Dunque, divenire maestri di se stessi.

E, come ogni buon maestro che si rispetti, dobbiamo essere un po' duri con noi stessi, un po' ruvidi, un po' brutali. Dobbiamo scuotere la nostra pusillanimità, prendere a calci la nostra vigliaccheria e,  soprattutto, la nostra pigrizia.

Dobbiamo, per l'appunto, ordinare al nostro 'io' cieco: «Alzati e cammina, pigrone, furbastro, simulatore!»; e, se occorre, aggiungere alle parole un paio di robusti ceffoni.

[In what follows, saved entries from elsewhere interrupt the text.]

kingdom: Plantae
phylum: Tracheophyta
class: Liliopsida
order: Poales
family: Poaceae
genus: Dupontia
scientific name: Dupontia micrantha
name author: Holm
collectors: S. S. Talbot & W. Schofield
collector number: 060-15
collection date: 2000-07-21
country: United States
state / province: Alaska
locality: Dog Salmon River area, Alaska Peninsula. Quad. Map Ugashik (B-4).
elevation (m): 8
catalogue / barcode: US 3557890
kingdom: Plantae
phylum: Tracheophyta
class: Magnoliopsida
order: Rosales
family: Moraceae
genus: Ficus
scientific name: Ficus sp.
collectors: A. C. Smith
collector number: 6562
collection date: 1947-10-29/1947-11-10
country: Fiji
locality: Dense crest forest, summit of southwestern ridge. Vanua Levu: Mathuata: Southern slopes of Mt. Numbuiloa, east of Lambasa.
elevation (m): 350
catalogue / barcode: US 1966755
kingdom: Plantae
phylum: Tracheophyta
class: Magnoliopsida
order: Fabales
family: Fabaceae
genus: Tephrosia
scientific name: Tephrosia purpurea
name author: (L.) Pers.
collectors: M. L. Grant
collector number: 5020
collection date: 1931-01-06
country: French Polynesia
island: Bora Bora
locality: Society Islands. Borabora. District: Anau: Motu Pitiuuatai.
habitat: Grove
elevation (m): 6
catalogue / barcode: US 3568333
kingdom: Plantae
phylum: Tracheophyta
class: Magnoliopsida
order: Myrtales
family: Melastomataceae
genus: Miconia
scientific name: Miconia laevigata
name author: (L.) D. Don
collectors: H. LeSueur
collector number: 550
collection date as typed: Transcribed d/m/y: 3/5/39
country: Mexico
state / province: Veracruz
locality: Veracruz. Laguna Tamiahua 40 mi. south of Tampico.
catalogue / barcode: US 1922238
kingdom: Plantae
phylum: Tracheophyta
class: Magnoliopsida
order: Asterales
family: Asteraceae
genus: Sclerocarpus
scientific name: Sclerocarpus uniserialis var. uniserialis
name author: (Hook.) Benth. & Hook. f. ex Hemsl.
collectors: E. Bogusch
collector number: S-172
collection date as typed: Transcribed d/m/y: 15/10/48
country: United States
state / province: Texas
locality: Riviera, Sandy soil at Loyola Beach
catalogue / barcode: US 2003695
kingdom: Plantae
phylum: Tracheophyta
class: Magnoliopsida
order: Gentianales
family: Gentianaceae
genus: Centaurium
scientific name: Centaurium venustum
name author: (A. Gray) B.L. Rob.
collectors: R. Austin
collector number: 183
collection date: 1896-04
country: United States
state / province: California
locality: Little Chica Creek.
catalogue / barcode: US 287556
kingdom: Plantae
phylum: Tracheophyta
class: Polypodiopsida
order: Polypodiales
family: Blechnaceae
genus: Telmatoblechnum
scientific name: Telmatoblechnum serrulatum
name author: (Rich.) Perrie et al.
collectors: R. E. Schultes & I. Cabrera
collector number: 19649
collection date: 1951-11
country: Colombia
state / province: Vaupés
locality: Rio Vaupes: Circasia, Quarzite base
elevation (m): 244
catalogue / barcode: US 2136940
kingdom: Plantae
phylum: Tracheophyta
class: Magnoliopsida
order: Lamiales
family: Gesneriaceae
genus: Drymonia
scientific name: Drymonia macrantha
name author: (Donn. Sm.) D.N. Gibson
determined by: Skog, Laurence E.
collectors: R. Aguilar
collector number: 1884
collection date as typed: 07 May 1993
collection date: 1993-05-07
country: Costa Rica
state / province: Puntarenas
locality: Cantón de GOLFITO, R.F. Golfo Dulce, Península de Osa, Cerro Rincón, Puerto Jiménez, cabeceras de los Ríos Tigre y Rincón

Così, forse, le nostre giunture anchilosate saranno costrette a rimettersi in tensione; i nostri occhi, assuefatti alla confortevole penombra, saranno frustati da una lama di luce; le nostre paure, spaventate da tanto ardire, piglieranno spavento di se stesse e scapperanno in ogni direzione, correranno a rifugiarsi negli angoli più nascosti, come un esercito di topi al sopraggiungere di un grosso gatto affamato. Se la daranno a gambe levate, e come!

 

Questa sarà la prima fase, ma anche la più importante.

Quando avremo fatto un tale passo anche una sola volta, difficilmente ricadremo indietro. La pigrizia e la paura sono femmine: non reggono all'urto di chi le affronta con decisione. Diventano forti solo quando fiutano l'irresolutezza e il narcisismo di chi, in fondo, sta troppo bene nel suo angolino di infelicità, per volerne uscire veramente. Perciò, come diceva il buon vecchio Nietzsche, quando devi affrontarle, prendi la frusta e non fare complimenti: vedrai come fuggiranno a più non posso!

E poi… poi, ciascuno dovrà cercare la propria strada: inciampando, cadendo e sbucciandosi più volte le ginocchia.

Sarà dura.

Però basterà sforzarsi di essere onesti con se stessi, guardarsi dentro sino in fondo, riconoscere la propria insufficienza; e, poi, ricordarsi di quella forza benefica che viene dall'alto, gratuita e inesauribile, in soccorso di chi la sua domandare.

Ecco: saremo soli, ma non saremo più soli.

La grazia ci accompagnerà, ci guiderà, ci sosterrà nei passaggi più difficili, come un esperto alpinista.

Se riusciremo a fare del bene al prossimo, sarà lei a farlo, per mezzo di noi.

Se faremo del male, sarà opera nostra: perché il male viene dall'arroganza dell'essere umano che si crede autosufficiente, che si crede onnipotente - che si crede Dio.

 

E così, sempre avanti, lenti e fiduciosi, un passo dopo l'altro, forti della nostra umiltà.

A un certo punto, ci accorgeremo che possiamo farcela.

Da soli, anche senza maestri: imparando ogni giorno dalla vita, da tutto e da tutti.

Ma non del tutto da soli; con un aiuto.

Un aiuto che ci è donato dall'alto, da una forza superiore all'umana; ciascuno la chiami come preferisce.

Per noi, non è altro che l'Essere: l'Essere di cui siamo parte, anche se talvolta - e con nostro grave danno - tendiamo a scordarcene.

L'Essere che è tutto in tutti.

L'Essere al di fuori del quale nulla esiste, se non le nostre illusioni di separatezza e i nostri ridicoli deliri di onnipotenza.

L'Essere che è la nostra origine, la nostra via, la nostra ultima meta.